Do You Recall When You Realized the Problems in Evangelicalism? Despite Our Longing We Can’t Go Back to How Life was Before

Do you remember what your life was like before you realized that evangelicalism is broken? Do you recall what it was like before you dealt with spiritual abuse or authoritarianism? In what seems like an eternity many people do. In the classic work Ragtime by E.L. Doctrow in a time of change and upheaval it was also realized that you can’t go back to how life was before. When you come out of the dark side of evangelicalism the only way ahead is to go forward. You may crave or desire to go back for a number of personal reasons. But there is no turning back. These journeys are for the brave.

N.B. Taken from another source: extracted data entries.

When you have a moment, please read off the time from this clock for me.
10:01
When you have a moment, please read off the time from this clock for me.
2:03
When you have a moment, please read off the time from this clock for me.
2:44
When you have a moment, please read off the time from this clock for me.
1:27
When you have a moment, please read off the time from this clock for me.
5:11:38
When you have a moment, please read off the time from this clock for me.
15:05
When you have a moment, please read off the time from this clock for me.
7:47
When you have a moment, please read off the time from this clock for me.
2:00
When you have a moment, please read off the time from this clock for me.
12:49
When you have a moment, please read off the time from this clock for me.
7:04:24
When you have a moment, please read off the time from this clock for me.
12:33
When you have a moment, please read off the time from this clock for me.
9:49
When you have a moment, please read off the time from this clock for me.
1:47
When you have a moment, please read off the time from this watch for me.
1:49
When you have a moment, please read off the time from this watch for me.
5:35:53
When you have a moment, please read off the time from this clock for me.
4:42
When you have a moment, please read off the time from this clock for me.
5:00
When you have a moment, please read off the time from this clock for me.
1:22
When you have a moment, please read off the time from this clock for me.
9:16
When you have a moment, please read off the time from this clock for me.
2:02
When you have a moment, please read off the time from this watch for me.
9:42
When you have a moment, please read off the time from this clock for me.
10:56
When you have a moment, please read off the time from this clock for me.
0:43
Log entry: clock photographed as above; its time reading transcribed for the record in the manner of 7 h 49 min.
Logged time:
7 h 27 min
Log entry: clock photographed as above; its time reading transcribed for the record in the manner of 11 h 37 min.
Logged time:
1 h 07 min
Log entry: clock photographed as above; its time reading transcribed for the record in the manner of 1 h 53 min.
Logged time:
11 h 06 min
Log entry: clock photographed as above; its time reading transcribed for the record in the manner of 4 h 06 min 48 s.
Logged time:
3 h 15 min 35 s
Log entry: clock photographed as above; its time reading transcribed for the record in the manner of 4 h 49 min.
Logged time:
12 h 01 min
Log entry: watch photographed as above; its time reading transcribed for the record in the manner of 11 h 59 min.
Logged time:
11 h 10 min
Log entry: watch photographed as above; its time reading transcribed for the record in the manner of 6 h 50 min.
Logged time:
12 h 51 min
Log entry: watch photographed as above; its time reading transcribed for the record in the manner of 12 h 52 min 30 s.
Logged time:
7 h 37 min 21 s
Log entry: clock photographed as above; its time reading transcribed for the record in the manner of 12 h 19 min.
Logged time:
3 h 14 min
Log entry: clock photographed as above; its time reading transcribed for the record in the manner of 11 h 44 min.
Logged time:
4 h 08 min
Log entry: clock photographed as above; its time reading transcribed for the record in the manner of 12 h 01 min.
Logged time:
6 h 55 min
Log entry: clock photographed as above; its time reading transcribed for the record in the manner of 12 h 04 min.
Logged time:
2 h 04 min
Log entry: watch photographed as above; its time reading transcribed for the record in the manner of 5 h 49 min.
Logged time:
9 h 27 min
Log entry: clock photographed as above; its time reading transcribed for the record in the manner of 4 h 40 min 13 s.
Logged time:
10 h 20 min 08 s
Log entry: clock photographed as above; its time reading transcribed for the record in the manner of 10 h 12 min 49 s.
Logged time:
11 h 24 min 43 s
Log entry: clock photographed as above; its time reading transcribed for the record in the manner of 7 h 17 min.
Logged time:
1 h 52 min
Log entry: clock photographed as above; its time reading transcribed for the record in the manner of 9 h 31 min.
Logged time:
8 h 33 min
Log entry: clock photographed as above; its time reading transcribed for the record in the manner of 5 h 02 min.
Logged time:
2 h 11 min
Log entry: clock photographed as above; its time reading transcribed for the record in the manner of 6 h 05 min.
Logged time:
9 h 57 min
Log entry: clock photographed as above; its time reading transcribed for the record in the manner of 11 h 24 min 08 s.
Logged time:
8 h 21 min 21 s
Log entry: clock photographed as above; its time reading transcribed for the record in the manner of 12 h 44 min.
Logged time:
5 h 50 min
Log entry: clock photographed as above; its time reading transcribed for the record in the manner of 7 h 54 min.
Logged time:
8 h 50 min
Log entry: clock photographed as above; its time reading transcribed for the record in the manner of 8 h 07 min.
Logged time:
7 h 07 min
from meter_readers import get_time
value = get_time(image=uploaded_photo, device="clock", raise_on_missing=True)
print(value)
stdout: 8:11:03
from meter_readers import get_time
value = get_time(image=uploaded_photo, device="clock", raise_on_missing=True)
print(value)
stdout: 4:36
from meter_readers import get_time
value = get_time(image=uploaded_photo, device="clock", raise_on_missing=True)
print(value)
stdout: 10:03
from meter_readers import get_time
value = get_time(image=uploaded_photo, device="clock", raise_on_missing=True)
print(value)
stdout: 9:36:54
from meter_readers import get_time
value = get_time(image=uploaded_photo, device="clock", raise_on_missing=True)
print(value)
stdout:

“Behind innocence there gathers a clotted mass of superstition, of twisted and misdirected impulse; clandestine flirtation, fads, and ragtime fill the unventilated mind.”

Walter Lippmann

The Lord is not slow in keeping his promise, as some understand slowness. Instead he is patient with you, not wanting anyone to perish, but everyone to come to repentance.

2 Peter 3:9 NIV

That is me after I was baptized at Fresno Evangelical Free in April of 2000. I was such a different person then, so much so that I don’t recognize myself. So much change has taken place. 

American literature is very rich with writers and novelists. I want to lean upon a classic work in this post as I continue to discuss the problems and issues with American evangelicalism.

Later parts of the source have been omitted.